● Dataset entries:

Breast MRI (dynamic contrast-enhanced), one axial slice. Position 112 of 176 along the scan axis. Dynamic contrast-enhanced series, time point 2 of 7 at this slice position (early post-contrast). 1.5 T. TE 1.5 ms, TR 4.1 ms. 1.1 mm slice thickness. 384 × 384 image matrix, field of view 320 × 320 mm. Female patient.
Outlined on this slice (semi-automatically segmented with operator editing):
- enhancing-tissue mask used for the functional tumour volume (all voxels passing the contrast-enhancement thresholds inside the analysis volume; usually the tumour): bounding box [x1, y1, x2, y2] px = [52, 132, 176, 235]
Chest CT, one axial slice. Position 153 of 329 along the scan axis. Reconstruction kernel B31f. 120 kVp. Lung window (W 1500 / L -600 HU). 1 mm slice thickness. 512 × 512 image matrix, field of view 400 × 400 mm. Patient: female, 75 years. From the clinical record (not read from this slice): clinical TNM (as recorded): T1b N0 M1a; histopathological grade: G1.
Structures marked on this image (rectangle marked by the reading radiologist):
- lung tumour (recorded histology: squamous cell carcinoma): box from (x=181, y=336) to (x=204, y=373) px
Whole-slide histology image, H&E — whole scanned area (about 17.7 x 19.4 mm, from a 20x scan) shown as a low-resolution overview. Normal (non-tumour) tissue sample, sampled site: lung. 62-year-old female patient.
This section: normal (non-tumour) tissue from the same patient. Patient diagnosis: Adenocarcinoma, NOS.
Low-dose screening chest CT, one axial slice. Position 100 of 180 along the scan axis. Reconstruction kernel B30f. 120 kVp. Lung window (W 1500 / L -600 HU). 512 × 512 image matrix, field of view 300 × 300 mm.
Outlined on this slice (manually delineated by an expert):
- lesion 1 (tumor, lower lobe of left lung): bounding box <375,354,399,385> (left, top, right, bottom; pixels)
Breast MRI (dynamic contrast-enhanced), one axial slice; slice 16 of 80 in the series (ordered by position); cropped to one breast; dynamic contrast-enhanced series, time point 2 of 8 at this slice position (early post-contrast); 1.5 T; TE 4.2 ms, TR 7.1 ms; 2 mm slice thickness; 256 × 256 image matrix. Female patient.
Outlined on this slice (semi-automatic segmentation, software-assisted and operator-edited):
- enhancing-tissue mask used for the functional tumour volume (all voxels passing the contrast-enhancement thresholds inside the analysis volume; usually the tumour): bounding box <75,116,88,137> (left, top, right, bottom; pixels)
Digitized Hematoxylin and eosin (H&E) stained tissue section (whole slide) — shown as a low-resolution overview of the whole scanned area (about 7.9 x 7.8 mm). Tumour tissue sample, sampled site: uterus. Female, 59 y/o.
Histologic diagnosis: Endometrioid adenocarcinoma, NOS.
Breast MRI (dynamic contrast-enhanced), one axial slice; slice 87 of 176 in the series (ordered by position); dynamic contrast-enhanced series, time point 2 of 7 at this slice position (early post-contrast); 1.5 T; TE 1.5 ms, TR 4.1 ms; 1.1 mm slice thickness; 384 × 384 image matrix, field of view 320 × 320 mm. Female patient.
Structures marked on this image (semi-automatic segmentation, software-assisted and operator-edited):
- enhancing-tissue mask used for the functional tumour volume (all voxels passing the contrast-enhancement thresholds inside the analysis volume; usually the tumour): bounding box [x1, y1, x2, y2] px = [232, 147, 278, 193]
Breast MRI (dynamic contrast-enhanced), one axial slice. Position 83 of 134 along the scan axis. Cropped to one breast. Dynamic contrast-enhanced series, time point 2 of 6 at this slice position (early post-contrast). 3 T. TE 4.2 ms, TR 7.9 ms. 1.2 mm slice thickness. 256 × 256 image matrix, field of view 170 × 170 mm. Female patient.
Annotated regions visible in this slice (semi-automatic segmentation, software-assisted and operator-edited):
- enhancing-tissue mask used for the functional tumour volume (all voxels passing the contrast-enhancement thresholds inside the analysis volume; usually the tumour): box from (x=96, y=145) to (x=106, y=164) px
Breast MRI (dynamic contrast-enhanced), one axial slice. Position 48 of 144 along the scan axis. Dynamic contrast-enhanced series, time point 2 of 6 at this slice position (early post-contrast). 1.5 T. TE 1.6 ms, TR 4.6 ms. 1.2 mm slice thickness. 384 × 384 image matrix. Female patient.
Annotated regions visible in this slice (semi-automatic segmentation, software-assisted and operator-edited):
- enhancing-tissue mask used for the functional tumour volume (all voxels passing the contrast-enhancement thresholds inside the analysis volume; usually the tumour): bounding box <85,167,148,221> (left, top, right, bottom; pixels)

● What to produce:
Could you transcribe each entry exactly as it stands?

● Response to the exercise:
Breast MRI (dynamic contrast-enhanced), one axial slice. Position 112 of 176 along the scan axis. Dynamic contrast-enhanced series, time point 2 of 7 at this slice position (early post-contrast). 1.5 T. TE 1.5 ms, TR 4.1 ms. 1.1 mm slice thickness. 384 × 384 image matrix, field of view 320 × 320 mm. Female patient.
Outlined on this slice (semi-automatically segmented with operator editing):
- enhancing-tissue mask used for the functional tumour volume (all voxels passing the contrast-enhancement thresholds inside the analysis volume; usually the tumour): bounding box [x1, y1, x2, y2] px = [52, 132, 176, 235]
Chest CT, one axial slice. Position 153 of 329 along the scan axis. Reconstruction kernel B31f. 120 kVp. Lung window (W 1500 / L -600 HU). 1 mm slice thickness. 512 × 512 image matrix, field of view 400 × 400 mm. Patient: female, 75 years. From the clinical record (not read from this slice): clinical TNM (as recorded): T1b N0 M1a; histopathological grade: G1.
Structures marked on this image (rectangle marked by the reading radiologist):
- lung tumour (recorded histology: squamous cell carcinoma): box from (x=181, y=336) to (x=204, y=373) px
Whole-slide histology image, H&E — whole scanned area (about 17.7 x 19.4 mm, from a 20x scan) shown as a low-resolution overview. Normal (non-tumour) tissue sample, sampled site: lung. 62-year-old female patient.
This section: normal (non-tumour) tissue from the same patient. Patient diagnosis: Adenocarcinoma, NOS.
Low-dose screening chest CT, one axial slice. Position 100 of 180 along the scan axis. Reconstruction kernel B30f. 120 kVp. Lung window (W 1500 / L -600 HU). 512 × 512 image matrix, field of view 300 × 300 mm.
Outlined on this slice (manually delineated by an expert):
- lesion 1 (tumor, lower lobe of left lung): bounding box <375,354,399,385> (left, top, right, bottom; pixels)
Breast MRI (dynamic contrast-enhanced), one axial slice; slice 16 of 80 in the series (ordered by position); cropped to one breast; dynamic contrast-enhanced series, time point 2 of 8 at this slice position (early post-contrast); 1.5 T; TE 4.2 ms, TR 7.1 ms; 2 mm slice thickness; 256 × 256 image matrix. Female patient.
Outlined on this slice (semi-automatic segmentation, software-assisted and operator-edited):
- enhancing-tissue mask used for the functional tumour volume (all voxels passing the contrast-enhancement thresholds inside the analysis volume; usually the tumour): bounding box <75,116,88,137> (left, top, right, bottom; pixels)
Digitized Hematoxylin and eosin (H&E) stained tissue section (whole slide) — shown as a low-resolution overview of the whole scanned area (about 7.9 x 7.8 mm). Tumour tissue sample, sampled site: uterus. Female, 59 y/o.
Histologic diagnosis: Endometrioid adenocarcinoma, NOS.
Breast MRI (dynamic contrast-enhanced), one axial slice; slice 87 of 176 in the series (ordered by position); dynamic contrast-enhanced series, time point 2 of 7 at this slice position (early post-contrast); 1.5 T; TE 1.5 ms, TR 4.1 ms; 1.1 mm slice thickness; 384 × 384 image matrix, field of view 320 × 320 mm. Female patient.
Structures marked on this image (semi-automatic segmentation, software-assisted and operator-edited):
- enhancing-tissue mask used for the functional tumour volume (all voxels passing the contrast-enhancement thresholds inside the analysis volume; usually the tumour): bounding box [x1, y1, x2, y2] px = [232, 147, 278, 193]
Breast MRI (dynamic contrast-enhanced), one axial slice. Position 83 of 134 along the scan axis. Cropped to one breast. Dynamic contrast-enhanced series, time point 2 of 6 at this slice position (early post-contrast). 3 T. TE 4.2 ms, TR 7.9 ms. 1.2 mm slice thickness. 256 × 256 image matrix, field of view 170 × 170 mm. Female patient.
Annotated regions visible in this slice (semi-automatic segmentation, software-assisted and operator-edited):
- enhancing-tissue mask used for the functional tumour volume (all voxels passing the contrast-enhancement thresholds inside the analysis volume; usually the tumour): box from (x=96, y=145) to (x=106, y=164) px
Breast MRI (dynamic contrast-enhanced), one axial slice. Position 48 of 144 along the scan axis. Dynamic contrast-enhanced series, time point 2 of 6 at this slice position (early post-contrast). 1.5 T. TE 1.6 ms, TR 4.6 ms. 1.2 mm slice thickness. 384 × 384 image matrix. Female patient.
Annotated regions visible in this slice (semi-automatic segmentation, software-assisted and operator-edited):
- enhancing-tissue mask used for the functional tumour volume (all voxels passing the contrast-enhancement thresholds inside the analysis volume; usually the tumour): bounding box <85,167,148,221> (left, top, right, bottom; pixels)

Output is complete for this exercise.